Study Shows That Buying Experiences Is Better Than Buying Things

Gift-giving this Holiday season? Consider some new research from Cornell University’s Thomas Gilovich, professor of psychology, who says you’ll be more grateful if you buy an experience than if you buy a thing.

While people say positive things about items purchased, they used phrases like “I feel blessed” when referring to trips, experiences or even dining out. Gilovich and his team of researchers looked at 1,200 online reviews. Half were for material purchases, while the other half were for experiential purchases.   They found that reviewers were more likely to spontaneously mention feeling grateful for the experiential purchases.

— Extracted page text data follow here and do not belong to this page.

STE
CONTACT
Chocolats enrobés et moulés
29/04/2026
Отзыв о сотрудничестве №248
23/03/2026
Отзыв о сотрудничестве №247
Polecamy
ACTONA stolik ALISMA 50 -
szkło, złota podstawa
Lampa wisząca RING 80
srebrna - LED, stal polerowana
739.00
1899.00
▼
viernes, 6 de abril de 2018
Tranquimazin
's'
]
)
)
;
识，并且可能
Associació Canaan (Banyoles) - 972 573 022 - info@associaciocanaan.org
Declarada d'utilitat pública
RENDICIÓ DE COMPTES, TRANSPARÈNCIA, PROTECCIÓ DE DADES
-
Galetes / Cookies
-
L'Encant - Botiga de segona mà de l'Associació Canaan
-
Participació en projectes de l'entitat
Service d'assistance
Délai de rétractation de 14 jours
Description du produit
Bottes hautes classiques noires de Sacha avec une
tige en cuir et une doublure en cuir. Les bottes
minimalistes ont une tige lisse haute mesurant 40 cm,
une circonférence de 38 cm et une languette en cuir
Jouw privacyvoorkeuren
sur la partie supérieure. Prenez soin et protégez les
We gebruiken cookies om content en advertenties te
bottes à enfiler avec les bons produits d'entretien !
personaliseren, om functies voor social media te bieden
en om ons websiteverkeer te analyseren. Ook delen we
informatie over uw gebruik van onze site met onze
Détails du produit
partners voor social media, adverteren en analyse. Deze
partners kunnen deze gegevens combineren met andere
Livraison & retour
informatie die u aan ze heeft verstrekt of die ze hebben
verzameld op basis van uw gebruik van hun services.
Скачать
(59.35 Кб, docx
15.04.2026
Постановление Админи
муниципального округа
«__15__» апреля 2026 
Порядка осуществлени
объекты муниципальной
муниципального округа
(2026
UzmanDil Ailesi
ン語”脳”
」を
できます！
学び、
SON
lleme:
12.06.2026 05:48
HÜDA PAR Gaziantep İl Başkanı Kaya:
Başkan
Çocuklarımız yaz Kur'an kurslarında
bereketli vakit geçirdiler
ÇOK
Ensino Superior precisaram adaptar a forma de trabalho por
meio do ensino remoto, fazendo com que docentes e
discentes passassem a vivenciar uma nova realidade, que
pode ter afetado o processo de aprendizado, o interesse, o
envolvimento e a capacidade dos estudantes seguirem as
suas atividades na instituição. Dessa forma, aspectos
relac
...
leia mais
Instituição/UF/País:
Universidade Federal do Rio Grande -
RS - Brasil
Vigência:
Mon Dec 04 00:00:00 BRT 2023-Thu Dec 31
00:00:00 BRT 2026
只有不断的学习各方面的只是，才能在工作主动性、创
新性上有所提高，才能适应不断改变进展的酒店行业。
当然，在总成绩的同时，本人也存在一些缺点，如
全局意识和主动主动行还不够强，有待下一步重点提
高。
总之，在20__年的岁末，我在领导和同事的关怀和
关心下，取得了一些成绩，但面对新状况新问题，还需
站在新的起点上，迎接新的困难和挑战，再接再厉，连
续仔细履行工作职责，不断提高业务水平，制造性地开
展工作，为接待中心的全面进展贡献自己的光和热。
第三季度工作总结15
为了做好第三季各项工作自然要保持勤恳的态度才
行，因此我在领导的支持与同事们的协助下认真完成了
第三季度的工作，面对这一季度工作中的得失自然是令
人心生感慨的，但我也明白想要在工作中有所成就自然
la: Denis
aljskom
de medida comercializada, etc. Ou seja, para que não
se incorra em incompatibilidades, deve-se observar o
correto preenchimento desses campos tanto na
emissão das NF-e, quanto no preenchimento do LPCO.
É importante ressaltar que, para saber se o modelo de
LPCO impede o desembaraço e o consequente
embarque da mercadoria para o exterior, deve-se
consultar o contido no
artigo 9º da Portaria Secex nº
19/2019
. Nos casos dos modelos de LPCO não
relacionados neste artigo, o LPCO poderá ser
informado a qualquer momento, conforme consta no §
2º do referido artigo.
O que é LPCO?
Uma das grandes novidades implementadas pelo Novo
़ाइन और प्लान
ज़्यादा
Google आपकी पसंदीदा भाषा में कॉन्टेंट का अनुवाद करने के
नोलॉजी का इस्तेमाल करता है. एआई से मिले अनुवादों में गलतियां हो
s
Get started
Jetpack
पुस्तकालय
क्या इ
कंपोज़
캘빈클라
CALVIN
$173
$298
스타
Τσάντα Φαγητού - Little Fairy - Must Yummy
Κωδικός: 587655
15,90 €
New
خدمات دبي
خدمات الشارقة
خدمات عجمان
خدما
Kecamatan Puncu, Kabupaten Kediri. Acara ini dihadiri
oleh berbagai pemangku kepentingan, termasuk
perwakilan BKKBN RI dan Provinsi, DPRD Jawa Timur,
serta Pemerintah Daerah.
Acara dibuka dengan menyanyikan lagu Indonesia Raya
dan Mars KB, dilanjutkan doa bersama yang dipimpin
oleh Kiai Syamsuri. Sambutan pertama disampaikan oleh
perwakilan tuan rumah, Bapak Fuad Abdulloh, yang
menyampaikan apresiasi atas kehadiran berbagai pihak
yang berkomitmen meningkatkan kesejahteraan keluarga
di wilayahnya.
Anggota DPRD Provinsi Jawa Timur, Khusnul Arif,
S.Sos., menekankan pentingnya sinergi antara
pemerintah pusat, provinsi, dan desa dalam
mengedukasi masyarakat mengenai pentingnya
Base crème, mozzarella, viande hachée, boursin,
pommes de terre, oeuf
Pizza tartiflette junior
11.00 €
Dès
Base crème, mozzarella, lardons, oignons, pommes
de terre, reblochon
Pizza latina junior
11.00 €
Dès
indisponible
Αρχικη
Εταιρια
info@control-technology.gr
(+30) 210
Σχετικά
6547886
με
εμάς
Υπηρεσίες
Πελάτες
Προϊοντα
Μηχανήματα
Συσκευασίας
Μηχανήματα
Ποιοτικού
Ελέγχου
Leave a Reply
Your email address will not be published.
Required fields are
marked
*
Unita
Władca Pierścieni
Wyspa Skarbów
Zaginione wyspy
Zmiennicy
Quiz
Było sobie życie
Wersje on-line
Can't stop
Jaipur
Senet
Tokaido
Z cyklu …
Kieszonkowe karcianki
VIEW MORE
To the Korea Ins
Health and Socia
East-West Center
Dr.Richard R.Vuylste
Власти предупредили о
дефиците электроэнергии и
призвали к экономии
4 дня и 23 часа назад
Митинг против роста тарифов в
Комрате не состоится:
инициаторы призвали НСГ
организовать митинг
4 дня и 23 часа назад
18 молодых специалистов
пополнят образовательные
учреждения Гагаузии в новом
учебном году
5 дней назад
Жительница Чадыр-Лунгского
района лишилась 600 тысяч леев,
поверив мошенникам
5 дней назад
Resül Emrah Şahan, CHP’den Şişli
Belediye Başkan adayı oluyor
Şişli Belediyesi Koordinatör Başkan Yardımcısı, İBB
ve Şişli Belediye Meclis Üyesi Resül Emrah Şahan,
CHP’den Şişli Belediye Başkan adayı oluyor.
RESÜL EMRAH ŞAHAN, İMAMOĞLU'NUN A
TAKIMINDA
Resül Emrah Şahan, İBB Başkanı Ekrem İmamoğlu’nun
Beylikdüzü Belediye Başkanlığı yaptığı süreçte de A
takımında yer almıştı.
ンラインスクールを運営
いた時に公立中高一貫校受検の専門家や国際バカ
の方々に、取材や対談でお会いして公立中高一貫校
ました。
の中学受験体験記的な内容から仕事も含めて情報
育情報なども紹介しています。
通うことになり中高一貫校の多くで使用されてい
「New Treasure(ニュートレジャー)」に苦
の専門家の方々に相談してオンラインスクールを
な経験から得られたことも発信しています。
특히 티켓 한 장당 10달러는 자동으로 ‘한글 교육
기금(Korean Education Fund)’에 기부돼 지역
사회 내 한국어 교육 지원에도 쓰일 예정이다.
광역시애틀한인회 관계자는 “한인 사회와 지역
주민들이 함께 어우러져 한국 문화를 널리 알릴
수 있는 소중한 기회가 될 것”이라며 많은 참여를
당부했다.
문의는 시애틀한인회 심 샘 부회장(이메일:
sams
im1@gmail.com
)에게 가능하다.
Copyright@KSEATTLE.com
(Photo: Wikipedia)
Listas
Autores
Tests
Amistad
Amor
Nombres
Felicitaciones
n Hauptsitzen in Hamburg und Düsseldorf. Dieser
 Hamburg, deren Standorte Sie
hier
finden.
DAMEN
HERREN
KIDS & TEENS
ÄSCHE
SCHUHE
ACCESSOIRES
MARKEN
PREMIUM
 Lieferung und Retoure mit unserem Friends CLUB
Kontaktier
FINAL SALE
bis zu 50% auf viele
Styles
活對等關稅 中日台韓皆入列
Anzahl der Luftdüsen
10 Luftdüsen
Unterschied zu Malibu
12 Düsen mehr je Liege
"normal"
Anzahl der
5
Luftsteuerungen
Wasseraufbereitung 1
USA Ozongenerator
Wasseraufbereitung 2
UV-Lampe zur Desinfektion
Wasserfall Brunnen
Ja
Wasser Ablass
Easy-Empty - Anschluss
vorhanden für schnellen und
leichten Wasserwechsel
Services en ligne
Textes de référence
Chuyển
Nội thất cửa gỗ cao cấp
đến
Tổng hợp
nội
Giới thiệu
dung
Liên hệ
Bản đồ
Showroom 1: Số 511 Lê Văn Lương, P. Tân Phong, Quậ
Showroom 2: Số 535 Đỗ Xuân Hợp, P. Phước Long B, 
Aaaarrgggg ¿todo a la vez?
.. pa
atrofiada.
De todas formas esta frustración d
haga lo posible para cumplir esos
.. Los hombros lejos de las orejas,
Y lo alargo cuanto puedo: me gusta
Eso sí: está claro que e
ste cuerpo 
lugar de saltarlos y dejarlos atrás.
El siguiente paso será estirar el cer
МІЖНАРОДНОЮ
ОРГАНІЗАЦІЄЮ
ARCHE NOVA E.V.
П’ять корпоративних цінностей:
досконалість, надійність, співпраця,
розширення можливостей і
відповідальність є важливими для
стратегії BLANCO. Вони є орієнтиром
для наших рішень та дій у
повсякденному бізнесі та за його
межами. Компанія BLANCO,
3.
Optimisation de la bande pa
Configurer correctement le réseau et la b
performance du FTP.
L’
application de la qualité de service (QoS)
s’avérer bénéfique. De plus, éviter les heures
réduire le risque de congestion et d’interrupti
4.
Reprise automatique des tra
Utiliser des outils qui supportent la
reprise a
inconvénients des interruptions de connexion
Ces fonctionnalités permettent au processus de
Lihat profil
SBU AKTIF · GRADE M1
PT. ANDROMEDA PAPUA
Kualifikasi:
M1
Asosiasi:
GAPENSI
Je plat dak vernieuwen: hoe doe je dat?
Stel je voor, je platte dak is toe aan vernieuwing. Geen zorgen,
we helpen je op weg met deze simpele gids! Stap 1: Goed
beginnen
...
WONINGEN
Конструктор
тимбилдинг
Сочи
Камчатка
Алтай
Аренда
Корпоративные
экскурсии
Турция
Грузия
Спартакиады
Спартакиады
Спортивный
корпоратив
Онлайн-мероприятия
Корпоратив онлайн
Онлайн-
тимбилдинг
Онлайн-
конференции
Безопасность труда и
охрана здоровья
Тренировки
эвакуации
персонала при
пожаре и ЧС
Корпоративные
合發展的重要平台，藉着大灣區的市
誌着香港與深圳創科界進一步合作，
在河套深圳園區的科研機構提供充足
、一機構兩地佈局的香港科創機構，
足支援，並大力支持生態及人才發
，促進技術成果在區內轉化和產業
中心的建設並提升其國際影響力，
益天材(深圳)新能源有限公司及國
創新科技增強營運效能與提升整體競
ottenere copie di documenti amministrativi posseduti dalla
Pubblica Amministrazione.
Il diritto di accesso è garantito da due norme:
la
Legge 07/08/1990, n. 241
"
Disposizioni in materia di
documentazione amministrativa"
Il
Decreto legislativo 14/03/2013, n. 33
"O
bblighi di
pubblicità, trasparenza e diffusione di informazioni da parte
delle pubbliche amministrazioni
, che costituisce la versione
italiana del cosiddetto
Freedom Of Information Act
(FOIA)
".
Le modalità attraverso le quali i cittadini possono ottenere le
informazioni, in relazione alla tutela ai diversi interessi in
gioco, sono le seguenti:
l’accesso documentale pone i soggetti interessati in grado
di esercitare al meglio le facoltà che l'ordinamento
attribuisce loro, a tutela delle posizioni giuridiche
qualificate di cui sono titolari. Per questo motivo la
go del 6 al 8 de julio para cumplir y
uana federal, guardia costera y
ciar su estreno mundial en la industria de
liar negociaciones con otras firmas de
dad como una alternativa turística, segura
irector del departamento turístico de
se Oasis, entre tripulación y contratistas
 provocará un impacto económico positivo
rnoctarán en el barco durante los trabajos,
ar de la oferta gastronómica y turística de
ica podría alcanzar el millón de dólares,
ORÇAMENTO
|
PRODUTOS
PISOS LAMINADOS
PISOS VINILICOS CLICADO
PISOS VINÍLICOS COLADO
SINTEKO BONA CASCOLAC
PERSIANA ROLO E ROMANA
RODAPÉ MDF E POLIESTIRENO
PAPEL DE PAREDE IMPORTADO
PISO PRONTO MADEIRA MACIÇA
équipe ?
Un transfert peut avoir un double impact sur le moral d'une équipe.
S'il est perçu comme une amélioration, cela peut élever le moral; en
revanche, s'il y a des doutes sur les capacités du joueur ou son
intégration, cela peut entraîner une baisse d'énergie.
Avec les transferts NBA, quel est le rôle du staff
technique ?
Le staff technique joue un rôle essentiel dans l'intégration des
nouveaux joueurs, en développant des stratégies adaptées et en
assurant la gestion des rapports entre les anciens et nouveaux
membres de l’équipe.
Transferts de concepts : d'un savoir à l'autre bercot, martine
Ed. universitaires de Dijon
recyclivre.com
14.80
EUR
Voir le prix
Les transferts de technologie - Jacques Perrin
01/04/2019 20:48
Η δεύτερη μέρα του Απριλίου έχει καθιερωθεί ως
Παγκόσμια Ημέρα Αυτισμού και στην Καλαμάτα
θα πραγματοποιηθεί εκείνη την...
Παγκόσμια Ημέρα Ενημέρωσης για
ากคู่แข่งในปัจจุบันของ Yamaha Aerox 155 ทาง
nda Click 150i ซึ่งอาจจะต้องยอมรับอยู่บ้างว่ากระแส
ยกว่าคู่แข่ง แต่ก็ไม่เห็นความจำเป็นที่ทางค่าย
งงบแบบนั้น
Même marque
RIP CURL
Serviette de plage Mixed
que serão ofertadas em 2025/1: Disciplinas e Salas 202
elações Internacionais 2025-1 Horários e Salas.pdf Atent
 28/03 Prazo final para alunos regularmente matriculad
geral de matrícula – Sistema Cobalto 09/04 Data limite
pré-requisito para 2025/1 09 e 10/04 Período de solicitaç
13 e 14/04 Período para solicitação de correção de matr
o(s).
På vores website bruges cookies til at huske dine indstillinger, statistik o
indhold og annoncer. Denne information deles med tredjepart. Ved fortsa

Through additional research that involved an economic game, they discovered that people behaved more generously toward others when thinking about experiential purchases. So when it comes to choosing gifts this holiday season, don’t underestimate the value of trips, museum visits and dinner invitations.

The Joy of Giving All Year Long

Study after study shows that giving to others makes us happy. Perhaps that why this time of year brings such joy. It’s the only time of the year where giving is a priority.

After the holidays, keep the good feeling of giving alive. Build giving into your way of life. You’ll be happier, more productive and more energized throughout the year. Giving doesn’t have to cost money or even focus on material goods. You can give to others with your smile, a quick “how are you?” a phone call, card or an email. It can take the form of an invitation to lunch or coffee.

The act of giving isn’t self-less. We benefit greatly when connecting with others in ways that make them feel good. Giving can break us out of negative thought cycles. It re-energizes us emotionally and spiritually. It also boosts creativity and openness. In 2017, consciously choose to continue the giving spirit all year long. You get much in return.

Mutual Benefits of Healthy Behavior and Executive Function

It might not surprise you that healthier behaviors are better for maintaining a high functioning brain. As it turns out, your health habits and brain function are in a positive feedback loop. Researchers in the UK and Ireland have discovered a bi-directional relationship between an active lifestyle and the brain’s ability to engage self-control, set and meet goals, resist temptation and solve problems.

The synergistic relationship of healthy living that boosts higher brain function can last into old age. The researchers suggest that these results may explain why those with higher executive function suffer less chronic illness and live longer after a chronic diagnoses.

Unfortunately, the researchers warn that there is likely also a negative feedback loop for people who live unhealthy lifestyles. If you’re sedentary, or you smoke or drink too much, it may be a predictor that your brain’s executive function is on the decline.